Not only do they bring all that iconic heft, but the fact that each of them still seems viable with a gun in his hand speaks volumes about their calibre.

Stand Up Guys may not be the edgiest subject of the week, or the hippest. But with Pacino and Walken together for the first time, joined by Alan Arkin – never much of a hood, but a grumpy old man par excellence – this feels like the one that shouldn't be passed up.

Pacino plays Val, a con at the end of a 28-year stretch, proceeded out of prison by a pensioner's pot belly. He's met at the gate by former fellow robber and best friend Doc (Walken), who has been making a more conventional segue into old age, mostly alone in his tiny apartment, or painting, or making the same orders in his favourite diner.

Doc needs to shake himself down if he's to provide the coming home party that the rambunctious Val demands (bars, dancing, brothels, the usual clichés, each given a tasty twist by the simple fact of their ages). But he has another, more pressing, matter on his mind: the order by the local gang boss that he kill Val within a day of his release – payback for a perceived wrong all those years ago.

As the pair spring their old getaway driver Hersch (Arkin) from a rest home to join them in their high jinks, this becomes one of those movies driven by time – the clock ticking on Doc's deadline, old age catching up on everyone, nostalgia fuelling their last night together.

Thankfully, the film itself doesn't become maudlin. The tone of Noah Haidle's script is a perfect balance of comedy and pathos, underpinned by danger – and hope that the pensioners can turn the tables on the younger hoods. There's material here that is regrettable, borrowed from other films about old friends past their prime; the running joke involving Val's over-eagerness with Viagra will pain those who cling to memories of Pacino's prime.

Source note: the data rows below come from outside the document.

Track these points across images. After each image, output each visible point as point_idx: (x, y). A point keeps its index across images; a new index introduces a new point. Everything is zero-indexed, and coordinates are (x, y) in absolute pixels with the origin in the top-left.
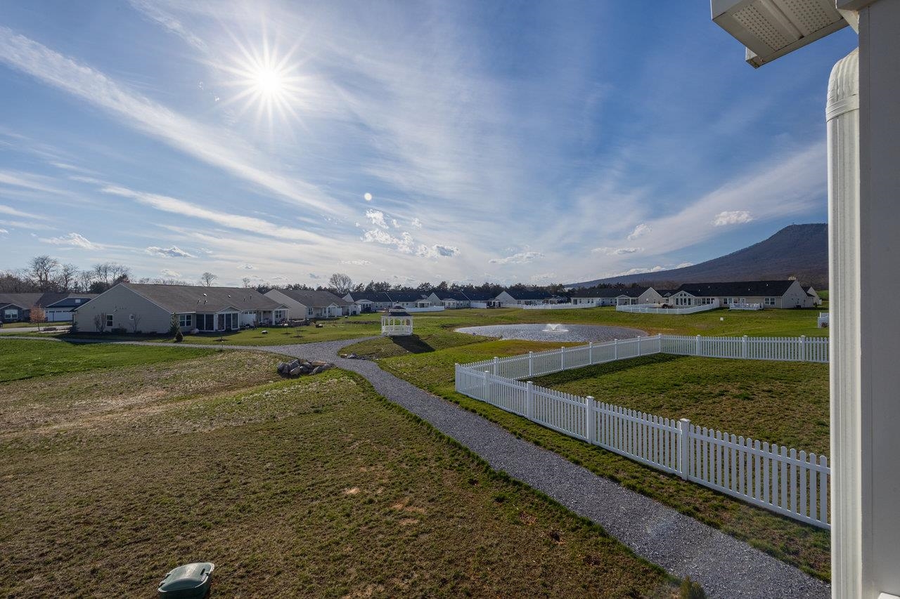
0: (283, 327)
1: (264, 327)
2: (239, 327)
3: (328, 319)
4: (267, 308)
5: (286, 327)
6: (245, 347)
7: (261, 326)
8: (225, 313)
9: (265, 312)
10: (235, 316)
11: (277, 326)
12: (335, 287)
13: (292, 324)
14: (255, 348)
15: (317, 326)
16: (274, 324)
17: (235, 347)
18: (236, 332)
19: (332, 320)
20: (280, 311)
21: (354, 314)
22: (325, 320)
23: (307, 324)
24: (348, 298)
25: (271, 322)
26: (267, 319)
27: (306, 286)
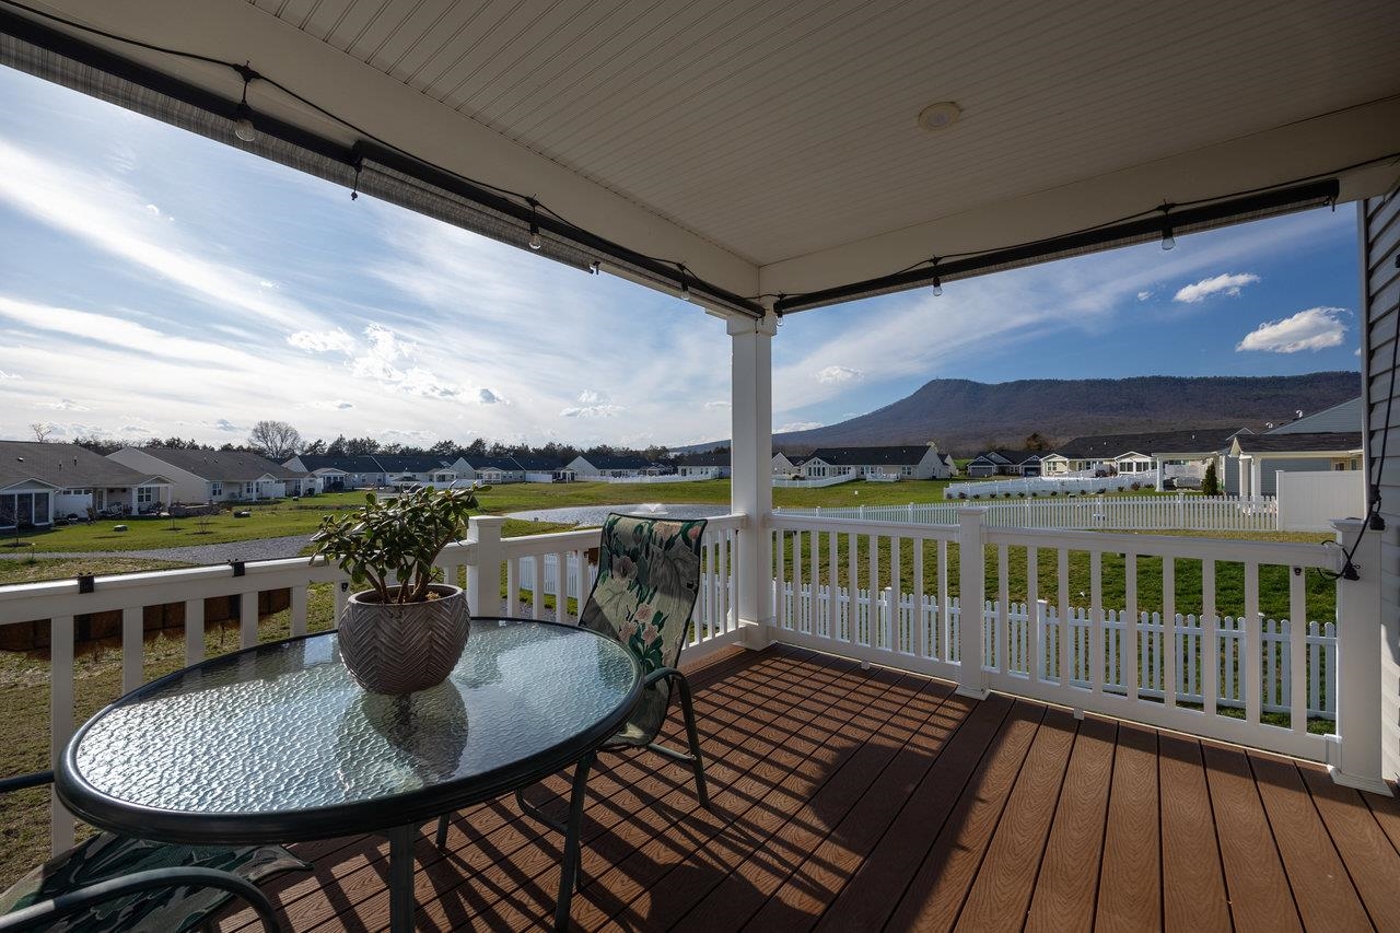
0: (159, 517)
1: (113, 518)
2: (51, 521)
3: (256, 503)
4: (117, 482)
5: (165, 518)
6: (84, 555)
7: (104, 517)
8: (16, 492)
9: (111, 491)
10: (43, 499)
11: (144, 516)
12: (263, 445)
13: (179, 512)
14: (110, 555)
15: (238, 515)
16: (135, 512)
17: (62, 555)
18: (47, 530)
19: (266, 504)
20: (149, 490)
21: (311, 493)
22: (251, 504)
23: (212, 510)
24: (296, 466)
25: (128, 510)
26: (118, 504)
27: (196, 443)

But the pleasures outweigh such moments. Haidle has a great ear for dialogue, the delivery of which is sublime. Only Walken would choose such stress when talking of his life as "nothing earth-shattering". And the diner conversations between he and Pacino are the laidback equal of the showdown between Pacino and De Niro in Heat. Physically, they play like a sort of Laurel and Hardy, with Arkin a terrier sniping around their heels.

Actor, documentary producer and only sometime director, Fisher Stevens belies his inexperience behind the camera with solid, nicely paced work, perfectly attuned to his actors. The film doesn't go out of its way to sugar-coat characters who, however honourable within their code, are still criminal. Adding humanity to the mix, and balancing the elderly leads, are able young actresses – Julianna Margulies as Hirsch's daughter and Lucy Punch, typically, wonderfully weird as a woman who has taken over the family business as a brothel madam.